One of the sticky wickets that holds back thin provisioning is the need to communicate when capacity is no longer needed. Enterprise storage arrays can reclaim zeroed pages, but writing all those zeros can really fill up an I/O queue. This is where WRITE_SAME comes into the picture.
This is a really terrible name. It’s all-capital letters and has an underscore in the middle of it. We sound like engineers.
But WRITE_SAME is an interesting idea: Imagine you wanted to delete a terabyte of data using a storage system with zero page reclaim? You’d have to write a terabyte of zeroes. Well, that’s a lot of IO. You’re basically pouring zeroes across your PCI bus, HBA,network, and array.
Instead, imagine we could just say, “You know that page of zeroes that I just wrote? Can you please write that a million more times for me? Hey, thanks a lot.”
You could do it in one command. That’s what WRITE_SAME is. It’s a SCSI command that says, “That last thing that I just wrote, can you please write it again, and again, and again? Can you please write it a thousand times? Can you please write it over here, over there?” I sound like Dr. Seuss: You can write it in a car. You can write it at the bar. You can write it on a bike. You can write it with a pike.
This conserves IO, and is a really good thing. WRITE_SAME makes zero page reclaim that much more effective. Now if only we had a system that would actually use this command!

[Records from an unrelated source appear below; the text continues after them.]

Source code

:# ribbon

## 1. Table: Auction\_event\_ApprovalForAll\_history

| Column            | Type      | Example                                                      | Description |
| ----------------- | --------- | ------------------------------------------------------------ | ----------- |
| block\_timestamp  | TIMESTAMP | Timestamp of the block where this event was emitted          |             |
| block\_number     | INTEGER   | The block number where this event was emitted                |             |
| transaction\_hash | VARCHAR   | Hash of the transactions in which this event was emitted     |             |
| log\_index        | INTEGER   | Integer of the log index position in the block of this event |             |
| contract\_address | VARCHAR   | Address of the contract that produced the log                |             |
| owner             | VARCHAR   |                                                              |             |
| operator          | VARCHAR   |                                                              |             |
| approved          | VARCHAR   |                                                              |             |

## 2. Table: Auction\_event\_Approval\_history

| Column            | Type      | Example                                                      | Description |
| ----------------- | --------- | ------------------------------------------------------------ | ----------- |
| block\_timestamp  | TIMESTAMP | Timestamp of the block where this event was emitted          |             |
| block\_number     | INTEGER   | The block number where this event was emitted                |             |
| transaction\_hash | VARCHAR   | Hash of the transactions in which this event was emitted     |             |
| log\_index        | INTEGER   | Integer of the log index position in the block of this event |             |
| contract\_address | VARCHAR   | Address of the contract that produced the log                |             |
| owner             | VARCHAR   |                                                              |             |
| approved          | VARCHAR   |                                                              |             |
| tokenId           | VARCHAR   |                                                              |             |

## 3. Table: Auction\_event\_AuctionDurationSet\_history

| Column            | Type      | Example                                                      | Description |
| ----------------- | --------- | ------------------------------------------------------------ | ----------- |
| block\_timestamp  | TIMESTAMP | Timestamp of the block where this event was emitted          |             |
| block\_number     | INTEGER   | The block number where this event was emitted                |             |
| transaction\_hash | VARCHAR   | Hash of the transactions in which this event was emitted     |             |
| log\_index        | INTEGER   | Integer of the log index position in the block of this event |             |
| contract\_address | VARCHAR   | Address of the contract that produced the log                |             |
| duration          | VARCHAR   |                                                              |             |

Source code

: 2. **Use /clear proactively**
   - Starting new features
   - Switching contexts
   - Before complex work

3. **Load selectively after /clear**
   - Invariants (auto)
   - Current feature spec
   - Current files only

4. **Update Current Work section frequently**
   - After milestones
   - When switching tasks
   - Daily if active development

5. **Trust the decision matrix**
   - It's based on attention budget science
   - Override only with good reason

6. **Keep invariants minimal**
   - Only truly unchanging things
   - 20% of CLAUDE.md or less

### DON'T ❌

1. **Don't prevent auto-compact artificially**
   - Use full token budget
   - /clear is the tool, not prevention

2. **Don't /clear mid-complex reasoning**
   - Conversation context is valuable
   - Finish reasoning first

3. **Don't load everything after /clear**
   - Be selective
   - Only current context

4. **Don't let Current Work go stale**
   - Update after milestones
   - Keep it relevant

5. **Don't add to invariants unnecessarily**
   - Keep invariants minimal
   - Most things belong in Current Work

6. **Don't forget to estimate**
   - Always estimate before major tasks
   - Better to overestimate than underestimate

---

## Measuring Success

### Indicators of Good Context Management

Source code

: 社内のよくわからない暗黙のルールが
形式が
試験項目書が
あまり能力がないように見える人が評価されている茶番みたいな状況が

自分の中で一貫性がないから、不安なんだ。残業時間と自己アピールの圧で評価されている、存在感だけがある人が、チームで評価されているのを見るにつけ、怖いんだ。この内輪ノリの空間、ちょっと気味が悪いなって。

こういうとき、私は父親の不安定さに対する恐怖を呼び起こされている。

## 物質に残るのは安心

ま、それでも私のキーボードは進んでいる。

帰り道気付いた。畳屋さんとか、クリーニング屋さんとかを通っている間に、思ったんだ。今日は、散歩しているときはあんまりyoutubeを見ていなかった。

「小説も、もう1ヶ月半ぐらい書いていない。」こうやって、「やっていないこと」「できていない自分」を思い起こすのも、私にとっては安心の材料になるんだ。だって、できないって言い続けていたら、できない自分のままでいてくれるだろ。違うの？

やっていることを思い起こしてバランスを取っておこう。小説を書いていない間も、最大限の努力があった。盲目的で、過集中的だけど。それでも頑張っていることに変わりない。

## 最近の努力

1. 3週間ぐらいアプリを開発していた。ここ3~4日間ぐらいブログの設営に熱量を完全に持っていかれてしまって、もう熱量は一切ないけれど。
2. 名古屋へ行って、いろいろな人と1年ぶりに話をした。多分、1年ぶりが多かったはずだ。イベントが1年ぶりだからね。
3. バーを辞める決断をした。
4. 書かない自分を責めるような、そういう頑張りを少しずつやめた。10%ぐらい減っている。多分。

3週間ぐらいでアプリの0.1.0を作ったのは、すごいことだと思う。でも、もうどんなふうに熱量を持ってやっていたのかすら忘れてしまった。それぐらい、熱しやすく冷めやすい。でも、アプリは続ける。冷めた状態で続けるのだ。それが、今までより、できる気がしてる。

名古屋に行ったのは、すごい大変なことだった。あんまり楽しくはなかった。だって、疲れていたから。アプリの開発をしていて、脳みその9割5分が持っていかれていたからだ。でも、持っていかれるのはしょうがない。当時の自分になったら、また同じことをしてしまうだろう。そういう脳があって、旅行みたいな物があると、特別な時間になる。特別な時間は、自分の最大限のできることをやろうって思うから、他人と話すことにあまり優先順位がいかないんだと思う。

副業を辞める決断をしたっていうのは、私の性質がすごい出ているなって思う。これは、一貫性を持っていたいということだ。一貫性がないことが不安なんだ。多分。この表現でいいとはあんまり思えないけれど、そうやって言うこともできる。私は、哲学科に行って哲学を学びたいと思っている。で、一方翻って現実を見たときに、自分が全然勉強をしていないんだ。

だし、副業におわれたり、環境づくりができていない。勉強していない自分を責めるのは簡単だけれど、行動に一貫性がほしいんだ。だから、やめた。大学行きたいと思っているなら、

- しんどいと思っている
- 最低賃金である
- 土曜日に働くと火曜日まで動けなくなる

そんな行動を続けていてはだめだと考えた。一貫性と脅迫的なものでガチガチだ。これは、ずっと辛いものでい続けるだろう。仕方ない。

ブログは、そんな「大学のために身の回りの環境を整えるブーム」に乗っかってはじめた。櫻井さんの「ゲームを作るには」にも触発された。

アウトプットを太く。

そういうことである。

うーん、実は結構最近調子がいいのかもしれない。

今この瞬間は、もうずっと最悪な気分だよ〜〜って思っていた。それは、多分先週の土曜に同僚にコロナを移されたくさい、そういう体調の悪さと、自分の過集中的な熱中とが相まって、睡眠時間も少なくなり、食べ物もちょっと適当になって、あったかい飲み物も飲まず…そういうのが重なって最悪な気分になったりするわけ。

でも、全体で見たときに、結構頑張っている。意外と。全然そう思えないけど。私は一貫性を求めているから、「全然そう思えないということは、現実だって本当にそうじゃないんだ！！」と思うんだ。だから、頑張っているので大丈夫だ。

It’s popular with array vendors, because all they have to do is say, “Hey look, I already support zero page reclaim. It’s up to you guys up there in the stack to implement the rest of this problem. It’s not our problem. It’s your problem.”
As an aside, consider that, if you’re an array vendor, any problem that reduces the use of disk capacity is your problem. So, they may not all be that eager to have this work, I think, but I’m sure they’ll come around.
But imagine if you did this to an un-thin array. Imagine if the array didn’t support zero page reclaim on ingest and instead was post-processing. You could end up writing a terabyte of zeros on the back end of your storage system, or 10 terabytes or 100 terabytes of data, only to reclaim it later that day, or later in the week or later in the month. And what if your system didn’t support it at all? Suddenly, you’re flooded with IO requests on the storage-array side. So, basically, you’re conserving IO across the host and the network, but you’re potentially generating massive IO on the storage side – which is kind of a problem.
So, there are some issues here with this as well. But, we’re getting there.